Synthesis, structural, optical, and dielectric properties of novel barium-doped bismuth selenide

Abstract

This paper reports about the first time doping of bismuth selenide with barium (x = 0, 0.03, 0.09, 0.12, and 0.15) via Sol-Gel route to investigate the structural, optical, and dielectric properties using X-ray diffraction, UV-Vis spectroscopy, Photoluminescence, FTIR, and dielectric measurements. Structural analysis of synthesized samples using XRD proved that the samples possess crystalline nature and orthorhombic structure. The crystallite size of pure Bismuth selenide is about 20.04 nm. The crystallite size of samples with 3%, 9%, 12%, and 15% doping concentration is about 32.74 nm, 24.91 nm, 32.25 nm, and 33.38 nm, respectively. This shows that crystallite size increases with increase in doping concentration. The FTIR spectra exhibit that the wavenumber corresponding to 600-430 cm(-1) represents the Bi-Se stretching vibrations, whereas wavenumber 729 cm(-1) in doped corresponds to the Ba-N bond.

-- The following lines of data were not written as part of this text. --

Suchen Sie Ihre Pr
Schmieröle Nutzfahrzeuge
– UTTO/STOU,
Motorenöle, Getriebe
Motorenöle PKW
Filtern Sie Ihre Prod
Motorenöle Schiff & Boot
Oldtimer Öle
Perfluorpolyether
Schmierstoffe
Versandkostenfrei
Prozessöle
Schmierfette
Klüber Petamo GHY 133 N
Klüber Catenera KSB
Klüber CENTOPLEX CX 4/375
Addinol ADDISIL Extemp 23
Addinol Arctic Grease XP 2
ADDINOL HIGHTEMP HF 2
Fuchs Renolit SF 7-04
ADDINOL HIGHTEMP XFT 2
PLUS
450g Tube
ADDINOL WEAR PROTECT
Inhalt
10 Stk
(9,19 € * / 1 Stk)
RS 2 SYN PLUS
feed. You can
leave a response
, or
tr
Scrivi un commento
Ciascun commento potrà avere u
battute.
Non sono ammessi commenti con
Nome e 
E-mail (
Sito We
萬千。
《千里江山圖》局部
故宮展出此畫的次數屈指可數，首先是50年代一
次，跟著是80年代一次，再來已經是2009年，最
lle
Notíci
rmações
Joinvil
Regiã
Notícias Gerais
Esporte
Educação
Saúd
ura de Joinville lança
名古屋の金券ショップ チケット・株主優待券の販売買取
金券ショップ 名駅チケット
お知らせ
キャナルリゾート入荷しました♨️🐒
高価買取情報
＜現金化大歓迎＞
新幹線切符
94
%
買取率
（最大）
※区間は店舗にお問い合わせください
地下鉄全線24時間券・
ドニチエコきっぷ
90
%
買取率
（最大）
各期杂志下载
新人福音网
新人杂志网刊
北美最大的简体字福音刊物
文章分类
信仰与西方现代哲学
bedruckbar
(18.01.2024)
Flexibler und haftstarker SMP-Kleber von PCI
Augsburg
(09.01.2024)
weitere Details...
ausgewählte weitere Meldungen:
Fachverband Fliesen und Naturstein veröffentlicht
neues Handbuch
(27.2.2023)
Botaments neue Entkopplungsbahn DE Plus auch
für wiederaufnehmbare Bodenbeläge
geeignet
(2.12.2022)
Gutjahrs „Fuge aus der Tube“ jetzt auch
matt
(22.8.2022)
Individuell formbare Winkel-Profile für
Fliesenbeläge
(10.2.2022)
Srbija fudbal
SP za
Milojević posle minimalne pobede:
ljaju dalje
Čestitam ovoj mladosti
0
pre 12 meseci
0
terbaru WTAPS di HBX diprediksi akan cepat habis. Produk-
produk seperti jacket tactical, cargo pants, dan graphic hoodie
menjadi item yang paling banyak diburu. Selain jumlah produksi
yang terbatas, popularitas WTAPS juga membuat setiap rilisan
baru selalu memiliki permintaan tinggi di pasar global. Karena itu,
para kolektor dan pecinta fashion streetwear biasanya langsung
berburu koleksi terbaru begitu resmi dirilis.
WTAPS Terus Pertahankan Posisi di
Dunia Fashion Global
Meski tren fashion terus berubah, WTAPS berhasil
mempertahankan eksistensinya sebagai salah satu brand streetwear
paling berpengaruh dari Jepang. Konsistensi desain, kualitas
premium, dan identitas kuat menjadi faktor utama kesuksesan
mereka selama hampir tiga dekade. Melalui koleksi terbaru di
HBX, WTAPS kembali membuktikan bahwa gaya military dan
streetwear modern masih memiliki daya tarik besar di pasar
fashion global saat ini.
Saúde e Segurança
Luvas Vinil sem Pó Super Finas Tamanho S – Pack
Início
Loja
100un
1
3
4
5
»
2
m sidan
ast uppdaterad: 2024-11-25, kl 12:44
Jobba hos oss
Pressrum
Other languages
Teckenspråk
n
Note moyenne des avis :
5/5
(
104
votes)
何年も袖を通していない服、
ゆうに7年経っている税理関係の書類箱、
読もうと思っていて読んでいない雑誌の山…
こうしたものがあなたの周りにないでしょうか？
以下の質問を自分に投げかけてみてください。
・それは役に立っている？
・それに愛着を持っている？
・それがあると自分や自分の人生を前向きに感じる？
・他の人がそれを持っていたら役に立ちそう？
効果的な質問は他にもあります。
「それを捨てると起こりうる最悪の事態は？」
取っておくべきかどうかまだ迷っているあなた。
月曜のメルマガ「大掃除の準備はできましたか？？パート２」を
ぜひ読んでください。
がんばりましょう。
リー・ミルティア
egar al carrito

UV-Vis analysis shows that the band gap of pure sample is about 2.56 eV. The band gap of sample with x = 0.03, 0.09, 0.12, and 0.15 is 2.39 eV, 2.25 eV, 1.66 eV, and 1.48 eV, respectively. Dielectric parameters including dielectric constant, dielectric loss, AC electrical conductivity, and impedance varied with frequency were also measured. These results showed that Barium-doped Bismuth Selenide nanomaterials are suitable for high-frequency applications.